Nem chegou à metade, e a temporada de balanços do primeiro trimestre deste ano das empresas nos Estados Unidos já causou um choque entre os analistas — não pelos lucros ou vendas registrados no período, mas, sim, pelo crescente número de empresas que se recusaram a fazer projeções sobre os seus resultados nos próximos trimestres.
É o que se chama de “guidance”, ou seja, as estimativas para o ano inteiro de métricas, como receitas e indicadores operacionais, que são habitualmente divulgadas juntamente com os resultados do trimestre recém-apurado. Muitas vezes, são as estimativas, mais do que os resultados concretos do período em questão, que influenciam o comportamento dos investidores, correndo para comprar ou, se decepcionados, para desovar as ações de uma empresa.

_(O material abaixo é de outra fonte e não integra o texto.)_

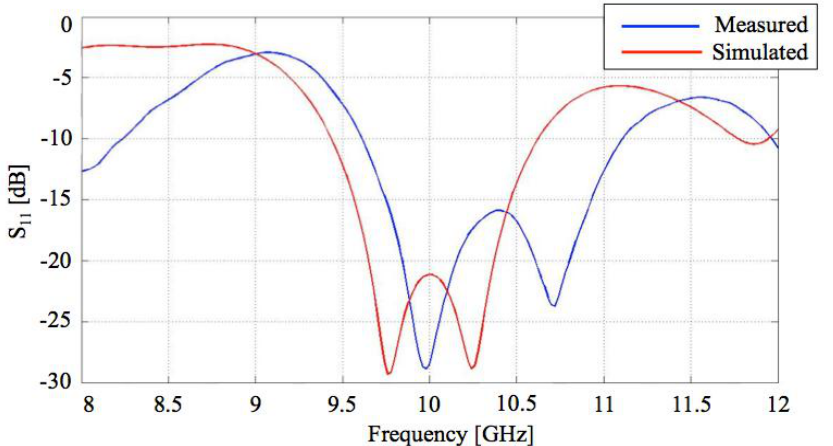
Figure 11. Reflection coefficient of receiving patch antenna: a comparison between calculated and measured values.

Ao anunciar o cancelamento do “guidance”, os CEOs e outros executivos de várias empresas estão alegando uma completa falta de visibilidade sobre o que vai acontecer com a economia mundial em razão das incertezas com a política do presidente Donald Trump de impor tarifas de importação sobre os produtos de uma gama enorme de países. As empresas estão tão no escuro agora quanto nos momentos mais críticos da pandemia de covid, quando houve uma quebra na cadeia global de produção.
Entre as empresas que retiraram o “guidance”, estão companhias aéreas americanas, como a American Airlines, Delta, Southwest Airlines e Alaska Air. Essas companhias temem que o ambiente de elevada incerteza possa levar os consumidores a retrair seus gastos, antecipando, entre outras coisas, uma recessão nos EUA. A American Airlines avisou que só vai voltar a fornecer estimativas do ano inteiro quando o cenário ficar mais claro. O problema é o vaivém no anúncio das tarifas e o comportamento errático de Trump.
Desvalorização do dólar é uma das marcas dos primeiros 100 dias de Trump no atual mandato Foto: Manuel Balce Ceneta/AP
A fabricante de equipamentos médicos Belluscura citou a guerra comercial como o principal motivo para não fazer projeções para seus resultados em 2025, uma vez que “uma proporção significativa” da matéria-prima e componentes é comprada de fornecedores chineses.
No Reino Unido, o fabricante de brinquedos Character Group, dono da linha “Peppa Pig”, um sucesso infantil, informou que as tarifas de importação de Trump turvaram “consideravelmente” a capacidade em prever o nível de suas vendas nos EUA.
E mesmo as empresas que mantiveram o “guidance” acabaram revisando para baixo suas projeções de receitas e lucros em 2025, citando o impacto inflacionário não só das tarifas, mas de um dólar que já caiu mais de 8% no ano ante uma cesta de moedas fortes.